### [Problem]
This calls for a verbatim copy of all the data, with no images carried over.

### [Collection entries]
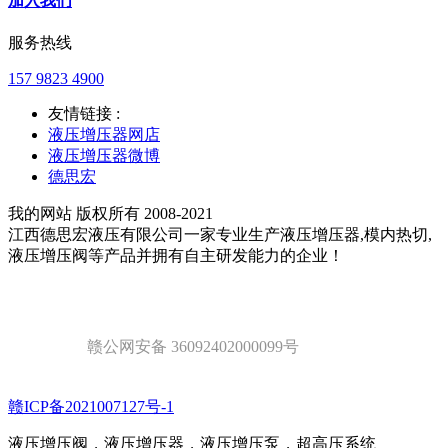
加入我们
服务热线
157 9823 4900
友情链接 :
液压增压器网店
液压增压器微博
德思宏
我的网站 版权所有 2008-2021
江西德思宏液压有限公司一家专业生产液压增压器,模内热切,
液压增压阀等产品并拥有自主研发能力的企业！
赣公网安备 36092402000099号
赣ICP备2021007127号-1
液压增压阀，液压增压器，液压增压泵，超高压系统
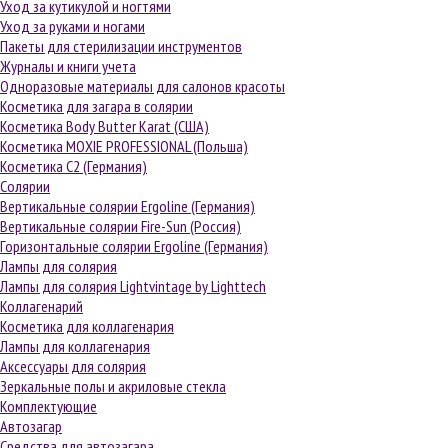
Уход за кутикулой и ногтями
Уход за руками и ногами
Пакеты для стерилизации инструментов
Журналы и книги учета
Одноразовые материалы для салонов красоты
Косметика для загара в солярии
Косметика Body Butter Karat (США)
Косметика MOXIE PROFESSIONAL (Польша)
Косметика С2 (Германия)
Солярии
Вертикальные солярии Ergoline (Германия)
Вертикальные солярии Fire-Sun (Россия)
Горизонтальные солярии Ergoline (Германия)
Лампы для солярия
Лампы для солярия Lightvintage by Lighttech
Коллагенарий
Косметика для коллагенария
Лампы для коллагенария
Аксессуары для солярия
Зеркальные полы и акриловые стекла
Комплектующие
Автозагар
Средства для автозагара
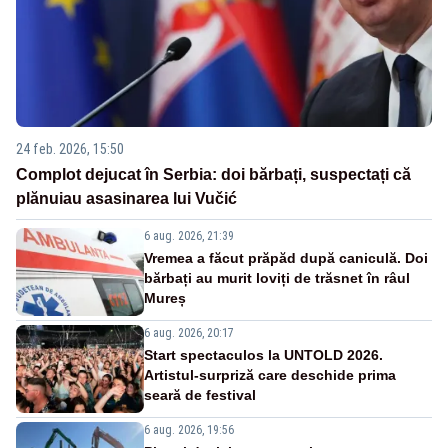
24 feb. 2026, 15:50
Complot dejucat în Serbia: doi bărbați, suspectați că
plănuiau asasinarea lui Vučić
6 aug. 2026, 21:39
Vremea a făcut prăpăd după caniculă. Doi
bărbați au murit loviți de trăsnet în râul
Mureș
6 aug. 2026, 20:17
Start spectaculos la UNTOLD 2026.
Artistul-surpriză care deschide prima
seară de festival
6 aug. 2026, 19:56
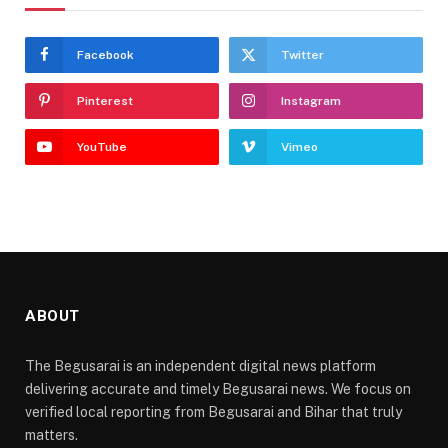
Facebook
Twitter
Pinterest
Instagram
YouTube
Vimeo
ABOUT
The Begusarai is an independent digital news platform
delivering accurate and timely Begusarai news. We focus on
verified local reporting from Begusarai and Bihar that truly
matters.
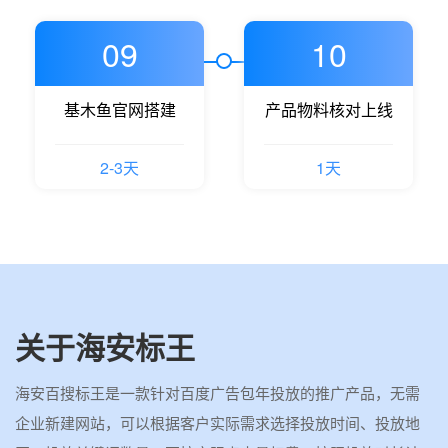
09
10
基木鱼官网搭建
产品物料核对上线
2-3天
1天
关于海安标王
海安百搜标王是一款针对百度广告包年投放的推广产品，无需
企业新建网站，可以根据客户实际需求选择投放时间、投放地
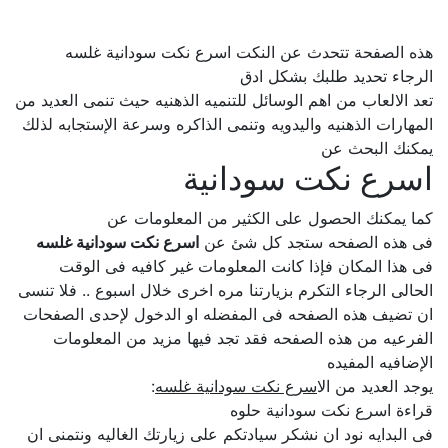
هذه الصفحة تتحدث عن النكت اسرع نكت سودانية غلسه
الرجاء تحديد طلبك بشكل ادق
تعد الالعاب من اهم الوسائل للتنميه الذهنيه حيث تنمى العديد من
المهارات الذهنيه واليدويه وتنمى الذاكره وسرعة الإستجابه لذلك
يمكنك البحث عن
اسرع نكت سودانية
كما يمكنك الحصول على الكثير من المعلومات عن
فى هذه الصفحه ستجد كل شئ عن
اسرع نكت سودانية غلسه
فى هذا المكان فإذا كانت المعلومات غير كافيه فى الوقت
الحالى الرجاء التكرم بزيارتنا مره اخرى خلال اسبوع .. فلا تنسى
ان تضيف هذه الصفحه فى المفضله او الدخول لإحدى الصفحات
الفرعيه من هذه الصفحه فقد تجد فيها مزيد من المعلومات
الإضافيه المفيده
يوجد العديد من ال
اسرع نكت سودانية غلسه
:
قراءة اسرع نكت سودانية حلوه
فى البدايه نود ان نشكر سيادتكم على زيارتك الغاليه ونتمنى ان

### [Your response]
加入我们
服务热线
157 9823 4900
友情链接 :
液压增压器网店
液压增压器微博
德思宏
我的网站 版权所有 2008-2021
江西德思宏液压有限公司一家专业生产液压增压器,模内热切,
液压增压阀等产品并拥有自主研发能力的企业！
赣公网安备 36092402000099号
赣ICP备2021007127号-1
液压增压阀，液压增压器，液压增压泵，超高压系统
Уход за кутикулой и ногтями
Уход за руками и ногами
Пакеты для стерилизации инструментов
Журналы и книги учета
Одноразовые материалы для салонов красоты
Косметика для загара в солярии
Косметика Body Butter Karat (США)
Косметика MOXIE PROFESSIONAL (Польша)
Косметика С2 (Германия)
Солярии
Вертикальные солярии Ergoline (Германия)
Вертикальные солярии Fire-Sun (Россия)
Горизонтальные солярии Ergoline (Германия)
Лампы для солярия
Лампы для солярия Lightvintage by Lighttech
Коллагенарий
Косметика для коллагенария
Лампы для коллагенария
Аксессуары для солярия
Зеркальные полы и акриловые стекла
Комплектующие
Автозагар
Средства для автозагара
24 feb. 2026, 15:50
Complot dejucat în Serbia: doi bărbați, suspectați că
plănuiau asasinarea lui Vučić
6 aug. 2026, 21:39
Vremea a făcut prăpăd după caniculă. Doi
bărbați au murit loviți de trăsnet în râul
Mureș
6 aug. 2026, 20:17
Start spectaculos la UNTOLD 2026.
Artistul-surpriză care deschide prima
seară de festival
6 aug. 2026, 19:56
Facebook
Twitter
Pinterest
Instagram
YouTube
Vimeo
ABOUT
The Begusarai is an independent digital news platform
delivering accurate and timely Begusarai news. We focus on
verified local reporting from Begusarai and Bihar that truly
matters.
09
10
基木鱼官网搭建
产品物料核对上线
2-3天
1天
关于海安标王
海安百搜标王是一款针对百度广告包年投放的推广产品，无需
企业新建网站，可以根据客户实际需求选择投放时间、投放地
هذه الصفحة تتحدث عن النكت اسرع نكت سودانية غلسه
الرجاء تحديد طلبك بشكل ادق
تعد الالعاب من اهم الوسائل للتنميه الذهنيه حيث تنمى العديد من
المهارات الذهنيه واليدويه وتنمى الذاكره وسرعة الإستجابه لذلك
يمكنك البحث عن
اسرع نكت سودانية
كما يمكنك الحصول على الكثير من المعلومات عن
فى هذه الصفحه ستجد كل شئ عن
اسرع نكت سودانية غلسه
فى هذا المكان فإذا كانت المعلومات غير كافيه فى الوقت
الحالى الرجاء التكرم بزيارتنا مره اخرى خلال اسبوع .. فلا تنسى
ان تضيف هذه الصفحه فى المفضله او الدخول لإحدى الصفحات
الفرعيه من هذه الصفحه فقد تجد فيها مزيد من المعلومات
الإضافيه المفيده
يوجد العديد من ال
اسرع نكت سودانية غلسه
:
قراءة اسرع نكت سودانية حلوه
فى البدايه نود ان نشكر سيادتكم على زيارتك الغاليه ونتمنى ان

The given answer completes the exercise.